Doch das inoffizielle Zweckbündnis der beiden ungleichen Partner könnte eher früher als später zu Ende gehen. Wie ein Stachel sitzt die Gaza-Frage und die Besetzung Ost-Jerusalems im Fleisch des politischen Islamismus. Eine Situation, die der Kampf gegen Assad und seine alawitisch dominierte Regierung einstweilen überdecken konnte.  Die aber nun um so virulenter aufbrechen dürfte.

 Auch deshalb richten sich die israelischen Truppen offenbar auf eine längere Besatzungszeit ein. Neben der vollen Kontrolle über den Berg Hermon und einiger Dörfer und Landstriche südlich von Damaskus wird Israel vor allem Wert auf die Lufthoheit im Nachbarland legen. Solange die Regierung in Jerusalem nach Belieben im Nachbarland aus der Luft zuschlagen kann, so die Hoffnung im israelischen Generalstab, werde sich die Etablierung einer neuen feindlichen Kraft im Land verzögern lassen.

Erdog˘an ist plötzlich der Schutzherr der Sunniten 

Auch mit Ankara dürfte Israel so langfristig in Konflikt kommen. Erdoğan ist mit dem Sieg in Syrien auch die Rolle als Schutzherr der Sunniten in den Schoß gefallen. Eine Position, die das Osmanische Reich zuletzt im Ersten Weltkrieg innehatte. Erschwerend hinzu kommt die Unberechenbarkeit der israelischen Siedlungsbewegung, die über zwei einflußreiche Minister im Kabinett Netanjahus verfügt. Der Bau von Siedlungen auf der syrischen Seite des höchsten Berges der Region könnte einen Flächenbrand verursachen und Israel zu einem permanenten Akteur in einem möglichen neuen Bürgerkrieg machen. 

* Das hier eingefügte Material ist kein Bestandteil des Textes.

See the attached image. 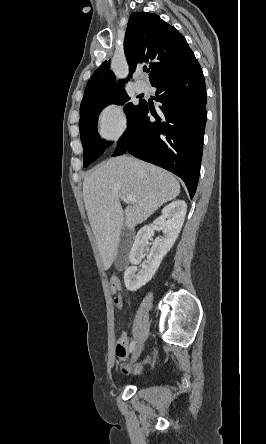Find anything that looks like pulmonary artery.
<instances>
[{"label": "pulmonary artery", "instance_id": "obj_1", "mask_svg": "<svg viewBox=\"0 0 266 444\" xmlns=\"http://www.w3.org/2000/svg\"><path fill=\"white\" fill-rule=\"evenodd\" d=\"M134 87H135V90H136L138 93L144 92L145 89H146V85H145V83H143V82H141V81H135V82H134Z\"/></svg>", "mask_w": 266, "mask_h": 444}]
</instances>
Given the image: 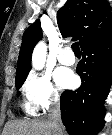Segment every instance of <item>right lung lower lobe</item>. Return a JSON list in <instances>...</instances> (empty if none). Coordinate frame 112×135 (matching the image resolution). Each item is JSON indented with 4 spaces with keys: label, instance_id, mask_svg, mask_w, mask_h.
Segmentation results:
<instances>
[{
    "label": "right lung lower lobe",
    "instance_id": "obj_1",
    "mask_svg": "<svg viewBox=\"0 0 112 135\" xmlns=\"http://www.w3.org/2000/svg\"><path fill=\"white\" fill-rule=\"evenodd\" d=\"M77 90L61 95V118L70 135H95L104 125V102L112 85V33L83 47Z\"/></svg>",
    "mask_w": 112,
    "mask_h": 135
}]
</instances>
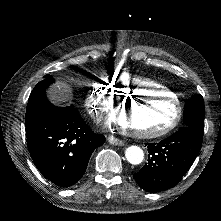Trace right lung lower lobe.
<instances>
[{"label":"right lung lower lobe","mask_w":221,"mask_h":221,"mask_svg":"<svg viewBox=\"0 0 221 221\" xmlns=\"http://www.w3.org/2000/svg\"><path fill=\"white\" fill-rule=\"evenodd\" d=\"M26 136L36 167L60 187H69L83 176L92 152L105 141L78 112L33 120L26 125Z\"/></svg>","instance_id":"1"}]
</instances>
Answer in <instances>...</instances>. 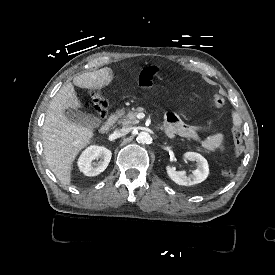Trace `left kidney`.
Returning a JSON list of instances; mask_svg holds the SVG:
<instances>
[{"label": "left kidney", "mask_w": 275, "mask_h": 275, "mask_svg": "<svg viewBox=\"0 0 275 275\" xmlns=\"http://www.w3.org/2000/svg\"><path fill=\"white\" fill-rule=\"evenodd\" d=\"M184 157L190 161L197 162V169L194 170L192 175L186 176L184 171H176L174 168L167 166L168 176L179 185L190 186L201 183L209 174V166L207 160L199 153L186 152Z\"/></svg>", "instance_id": "5707ae66"}]
</instances>
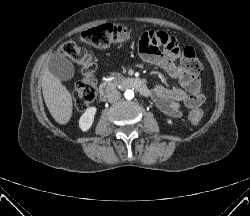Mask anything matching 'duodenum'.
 Instances as JSON below:
<instances>
[{"label": "duodenum", "mask_w": 250, "mask_h": 216, "mask_svg": "<svg viewBox=\"0 0 250 216\" xmlns=\"http://www.w3.org/2000/svg\"><path fill=\"white\" fill-rule=\"evenodd\" d=\"M116 86L128 89H135L140 94L148 96L150 90L147 87L146 83L139 78H124L119 80L116 83L113 82H104L99 87V96L101 100H106L109 94L115 89Z\"/></svg>", "instance_id": "duodenum-1"}]
</instances>
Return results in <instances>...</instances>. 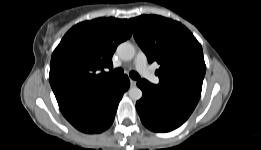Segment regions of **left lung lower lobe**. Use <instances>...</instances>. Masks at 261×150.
I'll use <instances>...</instances> for the list:
<instances>
[{"label": "left lung lower lobe", "mask_w": 261, "mask_h": 150, "mask_svg": "<svg viewBox=\"0 0 261 150\" xmlns=\"http://www.w3.org/2000/svg\"><path fill=\"white\" fill-rule=\"evenodd\" d=\"M143 92L136 102L142 123L155 132H168L181 126L196 107L201 91L182 84L153 85L137 82Z\"/></svg>", "instance_id": "obj_1"}]
</instances>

Für alle Seiten besorgniserregend sind schließlich die Auswirkungen des Chaos in den gerade eroberten Städten. Rebellen verschiedener Fraktionen, aber auch bezahlte Söldner und gewöhnliche Kriminelle überzogen das Land in den vergangenen Tagen mit einer Welle aus Raubüberfällen, Lynchmorden und Plünderungen. Die Öffnung aller Gefängnisse spülte neben einigen politischen Gefangenen vermutlich auch Hunderte verurteilte Straftäter und Terroristen auf die Straßen der großen Städte. Der Libanon verstärkte bereits seine Grenzüberwachung. Hatte doch der libanesische Innenminister zum Thema der aus syrischen Gefängnissen entlassenen Libanesen erklärt: „Sie sind keine politischen Gefangenen, sie verbüßten Strafen für Verbrechen.“

Viele dürften daraufhin untergetaucht, sein. Wo die frisch Befreiten langfristig auftauchen bleibt völlig unklar, eine funktionierende Strafverfolgung existiert auf absehbare Zeit nicht. Priorität für die Übergangsregierung ist, so al-Dschaulani, der seit der Machtübernahme wieder seinen bürgerlichen Namen Ahmed as-Schar angenommen hat, vor allem der Aufbau der Wirtschaft und damit auch ein Ende der Sanktionen des Westens, die das Land seit Jahren plagen. In ein „neues Syrien“ könnten dann auch „endlich die geflohenen Landsleute“ heimkehren, so der ehemalige salafistische Kämpfer. Das Kalkül des ehemaligen al-Qaida-Manns: Die europäischen Staaten, die Sanktionen getragen haben, dürften das größte Interesse an einer schnellen Rückkehr von Millionen Syrern haben. Wirtschafts- und Aufbauhilfe gegen Remigrationsabkommen, so könnte ein künftiger Deal zwischen Europäern und der neuen syrischen Regierung lauten.